School books: school histories


The first school history, The Story of Our School, was published in 1924. It was written by senior English master J. B. Brodie (1898 - 1928) and senior science master A. R. Laws (1892 - 1928), and included the text of the school song written by Brodie and first performed in April 1914.

Copies of this book were given to each boy entering the school. I don't know when this custom ceased but I remember seeing boxes full of copies in the bookroom behind the organ in the mid-1960s.


A special edition of Brodie and Laws was produced for the so-called 400th anniversary of the school in 1925. This included the programme for the event and copies of some of the portraits of distinguished ONs from the hall. The date discrepancy arises from Thomas Horsley's conception of the school in his will of 1525 and its actual foundation after his death in 1545.

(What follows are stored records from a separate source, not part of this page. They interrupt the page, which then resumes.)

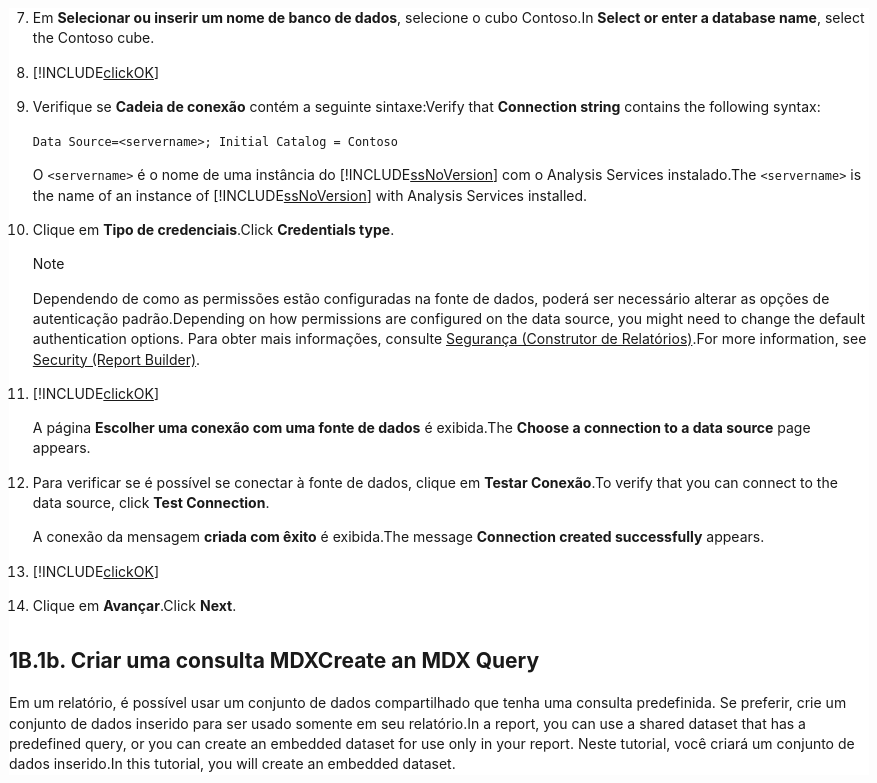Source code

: 7.  <span data-ttu-id="c6a29-167">Em **Selecionar ou inserir um nome de banco de dados**, selecione o cubo Contoso.</span><span class="sxs-lookup"><span data-stu-id="c6a29-167">In **Select or enter a database name**, select the Contoso cube.</span></span>  
  
8.  [!INCLUDE[clickOK](../includes/clickok-md.md)]  
  
9. <span data-ttu-id="c6a29-168">Verifique se **Cadeia de conexão** contém a seguinte sintaxe:</span><span class="sxs-lookup"><span data-stu-id="c6a29-168">Verify that **Connection string** contains the following syntax:</span></span>  
  
    ```  
    Data Source=<servername>; Initial Catalog = Contoso  
    ```  
  
     <span data-ttu-id="c6a29-169">O `<servername>` é o nome de uma instância do [!INCLUDE[ssNoVersion](../includes/ssnoversion-md.md)] com o Analysis Services instalado.</span><span class="sxs-lookup"><span data-stu-id="c6a29-169">The `<servername>` is the name of an instance of [!INCLUDE[ssNoVersion](../includes/ssnoversion-md.md)] with Analysis Services installed.</span></span>  
  
10. <span data-ttu-id="c6a29-170">Clique em **Tipo de credenciais**.</span><span class="sxs-lookup"><span data-stu-id="c6a29-170">Click **Credentials type**.</span></span>  
  
    > [!NOTE]  
    >  <span data-ttu-id="c6a29-171">Dependendo de como as permissões estão configuradas na fonte de dados, poderá ser necessário alterar as opções de autenticação padrão.</span><span class="sxs-lookup"><span data-stu-id="c6a29-171">Depending on how permissions are configured on the data source, you might need to change the default authentication options.</span></span> <span data-ttu-id="c6a29-172">Para obter mais informações, consulte [Segurança &#40;Construtor de Relatórios&#41;](report-builder/security-report-builder.md).</span><span class="sxs-lookup"><span data-stu-id="c6a29-172">For more information, see [Security &#40;Report Builder&#41;](report-builder/security-report-builder.md).</span></span>  
  
11. [!INCLUDE[clickOK](../includes/clickok-md.md)]  
  
     <span data-ttu-id="c6a29-173">A página **Escolher uma conexão com uma fonte de dados** é exibida.</span><span class="sxs-lookup"><span data-stu-id="c6a29-173">The **Choose a connection to a data source** page appears.</span></span>  
  
12. <span data-ttu-id="c6a29-174">Para verificar se é possível se conectar à fonte de dados, clique em **Testar Conexão**.</span><span class="sxs-lookup"><span data-stu-id="c6a29-174">To verify that you can connect to the data source, click **Test Connection**.</span></span>  
  
     <span data-ttu-id="c6a29-175">A conexão da mensagem **criada com êxito** é exibida.</span><span class="sxs-lookup"><span data-stu-id="c6a29-175">The message **Connection created successfully** appears.</span></span>  
  
13. [!INCLUDE[clickOK](../includes/clickok-md.md)]  
  
14. <span data-ttu-id="c6a29-176">Clique em **Avançar**.</span><span class="sxs-lookup"><span data-stu-id="c6a29-176">Click **Next**.</span></span>  
  
##  <a name="1b-create-an-mdx-query"></a><a name="DMDXQuery"></a><span data-ttu-id="c6a29-177">1B.</span><span class="sxs-lookup"><span data-stu-id="c6a29-177">1b.</span></span> <span data-ttu-id="c6a29-178">Criar uma consulta MDX</span><span class="sxs-lookup"><span data-stu-id="c6a29-178">Create an MDX Query</span></span>  
 <span data-ttu-id="c6a29-179">Em um relatório, é possível usar um conjunto de dados compartilhado que tenha uma consulta predefinida. Se preferir, crie um conjunto de dados inserido para ser usado somente em seu relatório.</span><span class="sxs-lookup"><span data-stu-id="c6a29-179">In a report, you can use a shared dataset that has a predefined query, or you can create an embedded dataset for use only in your report.</span></span> <span data-ttu-id="c6a29-180">Neste tutorial, você criará um conjunto de dados inserido.</span><span class="sxs-lookup"><span data-stu-id="c6a29-180">In this tutorial, you will create an embedded dataset.</span></span>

In 1925 Laws published his two-volume Schola Novocastrensis: A Biographical History of the Royal Free Grammar School of Newcastle - upon - Tyne. A third planned volume continuing the story from 1845 was never published. This combines a more substantial history of the school with biographical details of alumni.

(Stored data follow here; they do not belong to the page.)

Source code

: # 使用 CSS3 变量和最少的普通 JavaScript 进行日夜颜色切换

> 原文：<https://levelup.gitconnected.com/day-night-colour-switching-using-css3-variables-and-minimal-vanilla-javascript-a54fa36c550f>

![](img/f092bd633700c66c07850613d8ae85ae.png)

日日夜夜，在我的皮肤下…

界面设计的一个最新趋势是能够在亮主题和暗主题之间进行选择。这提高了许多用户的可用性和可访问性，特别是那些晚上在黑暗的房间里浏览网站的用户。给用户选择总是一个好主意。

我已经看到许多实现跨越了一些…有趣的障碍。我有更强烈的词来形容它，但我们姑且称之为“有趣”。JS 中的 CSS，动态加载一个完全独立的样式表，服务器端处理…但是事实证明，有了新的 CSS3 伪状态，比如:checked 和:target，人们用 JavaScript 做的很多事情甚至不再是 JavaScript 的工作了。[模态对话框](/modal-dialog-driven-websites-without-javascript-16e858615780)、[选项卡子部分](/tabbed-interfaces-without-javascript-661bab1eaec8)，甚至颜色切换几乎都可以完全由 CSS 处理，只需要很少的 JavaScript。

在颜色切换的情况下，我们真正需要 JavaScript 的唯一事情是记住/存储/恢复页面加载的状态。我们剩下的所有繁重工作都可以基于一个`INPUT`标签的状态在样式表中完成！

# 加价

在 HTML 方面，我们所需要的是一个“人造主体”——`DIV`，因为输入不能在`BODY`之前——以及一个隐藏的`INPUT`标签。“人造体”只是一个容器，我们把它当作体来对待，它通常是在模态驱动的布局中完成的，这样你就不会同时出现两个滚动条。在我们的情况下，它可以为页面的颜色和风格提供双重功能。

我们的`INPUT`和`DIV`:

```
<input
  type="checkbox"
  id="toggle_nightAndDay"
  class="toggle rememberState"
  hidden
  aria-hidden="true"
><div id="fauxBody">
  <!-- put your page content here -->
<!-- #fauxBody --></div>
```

All of these volumes were part of headmaster Ebenezer Rhys Thomas (1922 - 1948) policy of reinforcing the school's sense off status and pride, and promoting it as a public day school preparing its pupils for leadership (discendo duces).


The Register of the Royal Grammar School Newcastle upon Tyne 1545 - 1954 by B. D. Stevens (1955) repeated Laws' biographical record and continued it (with less detail) down to 1954. A supplement was published the following year. The ON News picked up and continued the project from the 1980s until it ceased publication in the 1990s.

"It is my privilege to be Headmaster of the Royal Grammar School at the time this Register is issued. The author, Mr. B. D. Stevens, is a young Old Boy, and to his ability and devotion our best thanks are due. It has been a tremendous task, taking years of patient and careful research—which indeed he is continuing. Since the reign of Henry VIII Old Boys of the R.G.S. have . played a prominent and valuable part in the life of Newcastle and of the country. I hope the present—and the future—generations may be relied on to live up to the record of their predecessors during the last four centuries. I am convinced that they will."


Head of History (from 1976) Brian Mains and ON Anthony Tuck produced their Royal Grammar School Newcastle upon Tyne: A Hsitroy of the School in its Community in 1986. A substantial and scholarly collection of essays examining the history of the school and its context, subscribers' copies came with a strange letter from headmaster A. S. Cox hoping that readers would not be too disappointed with its serious tone.